Mechanical response of van der Waals and charge coupled carbon nanotubes

TL;DR

This study combines molecular dynamics simulations and continuum modeling to analyze the mechanical behavior of coupled single-walled carbon nanotubes, focusing on van der Waals and electrostatic interactions, and validates the models against MD data.

Contribution

It introduces an integrated approach using MD and continuum models to accurately predict the mechanical response and pull-in voltages of coupled SWCNTs, including charge effects.

Findings

MD and beam models agree within 0.5% for fixed-fixed boundary conditions.

Charge concentration significantly affects pull-in voltages in fixed-free boundary conditions.

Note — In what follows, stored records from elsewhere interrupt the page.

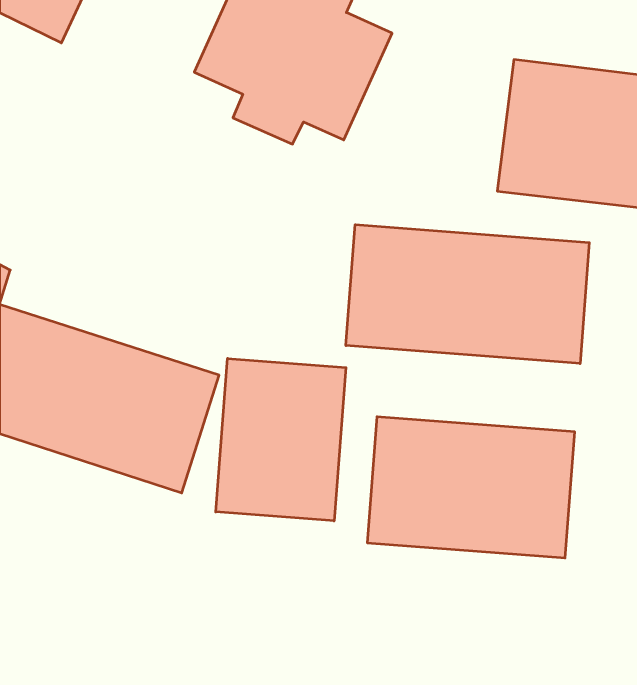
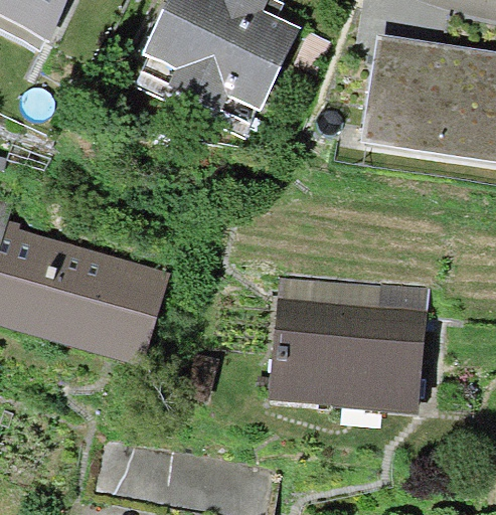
building: [346,225,589,364] -> none
building: [216,358,346,521] -> none

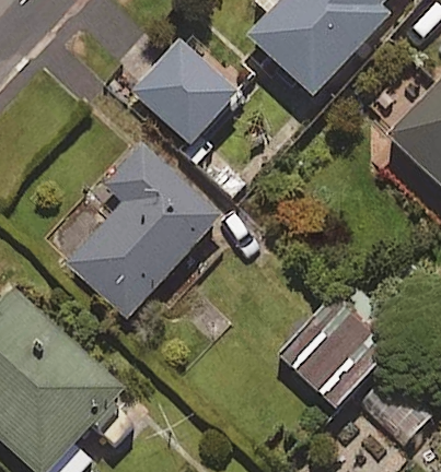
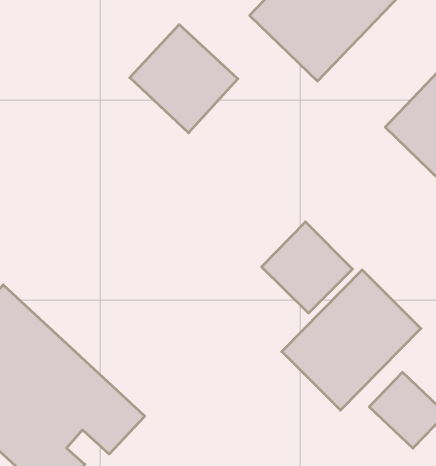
building: [65,141,221,319] -> none
building: none -> [262,222,353,313]

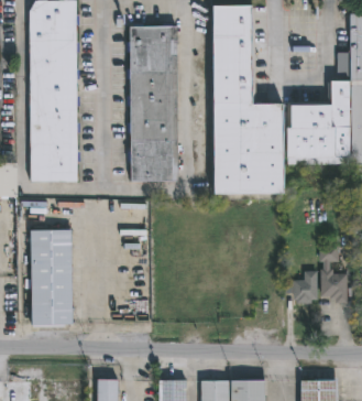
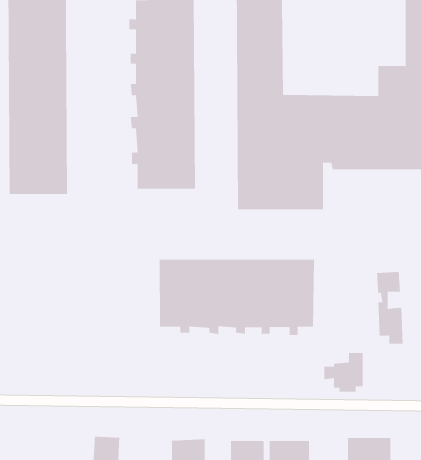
building: [31,230,73,325] -> none
building: none -> [159,259,314,336]
building: [289,271,321,303] -> [324,352,363,392]

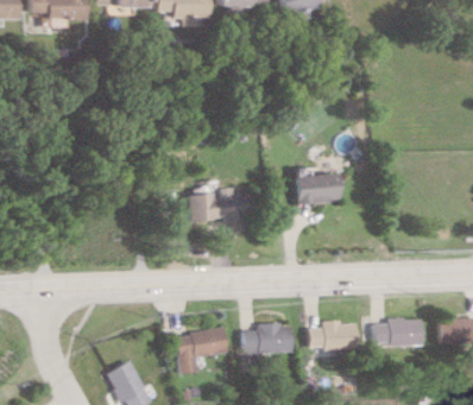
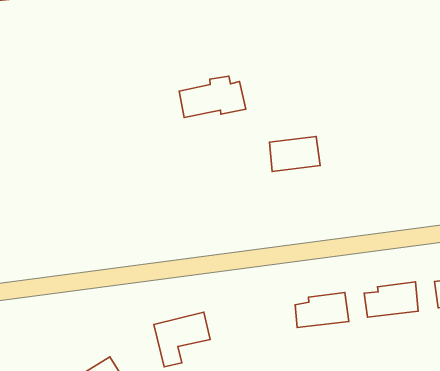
building: [189,188,250,222] -> [179,76,246,117]
building: [244,324,292,354] -> none

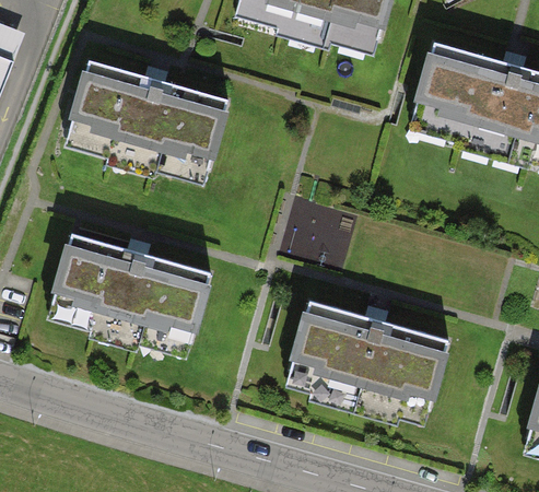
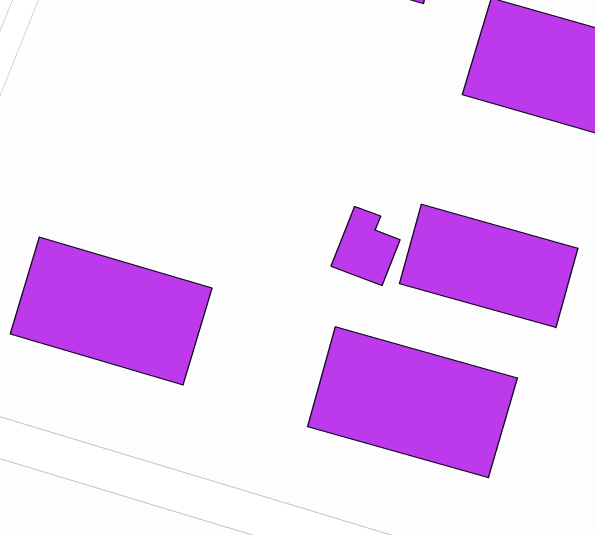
building: [68,57,229,173] -> none
building: none -> [400,204,578,328]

Post-pull-in behavior serves as a benchmark for continuum models.

Abstract

This work investigates the mechanical response of single-walled carbon nanotubes (SWCNTs) coupled through van der Waals and electrostatic forces using molecular dynamic (MD) simulations and a continuum model. In MD simulations, the covalent bond interactions between the carbon atoms are modeled using ReaxFF potential. The dynamic charges, dependent on the local environment, are calculated employing the charge equilibrium formalism within the ReaxFF. In the continuum model, the SWCNTs are modeled using the geometrically nonlinear Euler-Bernoulli beam theory. The Galerkin's approach is used to discretize the equations of motion. An approximate model to account for the end charge concentration in the SWCNTs, calibrated from the MD data, is incorporated into the beam model. The pair of SWCNTs are prescribed with two sets of boundary conditions: Fixed-fixed and fixed-free. The pull-in voltages at which the two SWCNTs snap onto each other with fixed-fixed boundary conditions obtained from the MD simulations agree within an error of $\sim 0.5 \%$ with that computed from the nonlinear beam theory. For fixed-free boundary conditions, the role of geometric nonlinearity is found to be insignificant. However, for this case, the concentrated charges play a significant role in determining the pull-in voltages. The post-pull-in response of the SWCNTs for both boundary conditions is investigated in detail through the MD simulations. The post-pull-in results presented here can be used as a benchmark for results obtained from continuum models in the future. Further, the proposed research helps design nano-resonators/tweezers/switches.